Dataset entries:
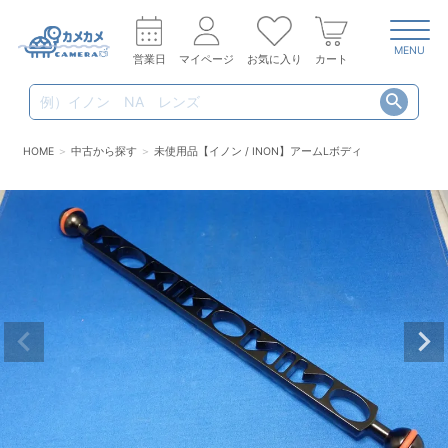
MENU
営業日
マイページ
お気に入り
カート
HOME
中古から探す
未使用品【イノン / INON】アームLボディ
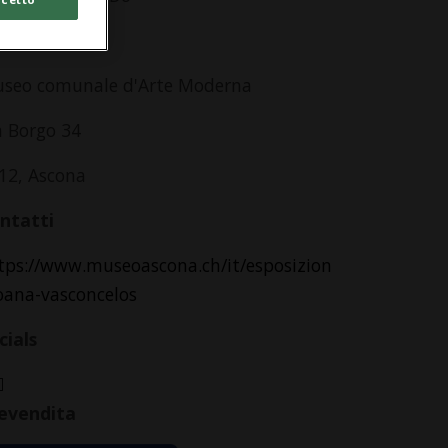
dirizzo
seo comunale d'Arte Moderna
a Borgo 34
12, Ascona
ntatti
tps://www.museoascona.ch/it/esposizion
joana-vasconcelos
cials
evendita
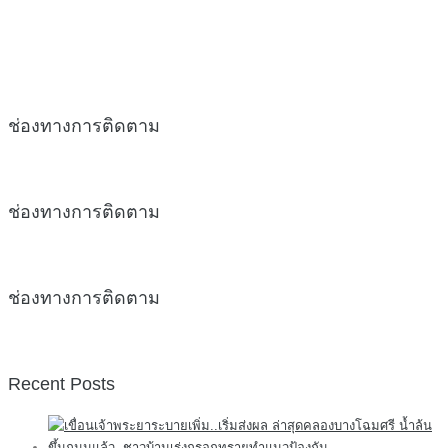
ช่องทางการติดตาม
ช่องทางการติดตาม
ช่องทางการติดตาม
Recent Posts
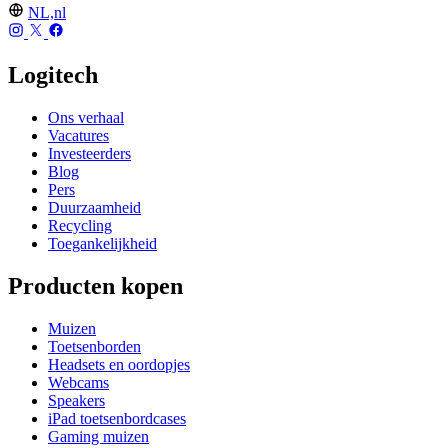
NL,nl
Logitech
Ons verhaal
Vacatures
Investeerders
Blog
Pers
Duurzaamheid
Recycling
Toegankelijkheid
Producten kopen
Muizen
Toetsenborden
Headsets en oordopjes
Webcams
Speakers
iPad toetsenbordcases
Gaming muizen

Task to carry out: Apart from the pictures, all of the data must be duplicated exactly as shown above.

Problem solution:
MENU
営業日
マイページ
お気に入り
カート
HOME
中古から探す
未使用品【イノン / INON】アームLボディ
dirizzo
seo comunale d'Arte Moderna
a Borgo 34
12, Ascona
ntatti
tps://www.museoascona.ch/it/esposizion
joana-vasconcelos
cials
evendita
ช่องทางการติดตาม
ช่องทางการติดตาม
ช่องทางการติดตาม
Recent Posts
NL,nl
Logitech
Ons verhaal
Vacatures
Investeerders
Blog
Pers
Duurzaamheid
Recycling
Toegankelijkheid
Producten kopen
Muizen
Toetsenborden
Headsets en oordopjes
Webcams
Speakers
iPad toetsenbordcases
Gaming muizen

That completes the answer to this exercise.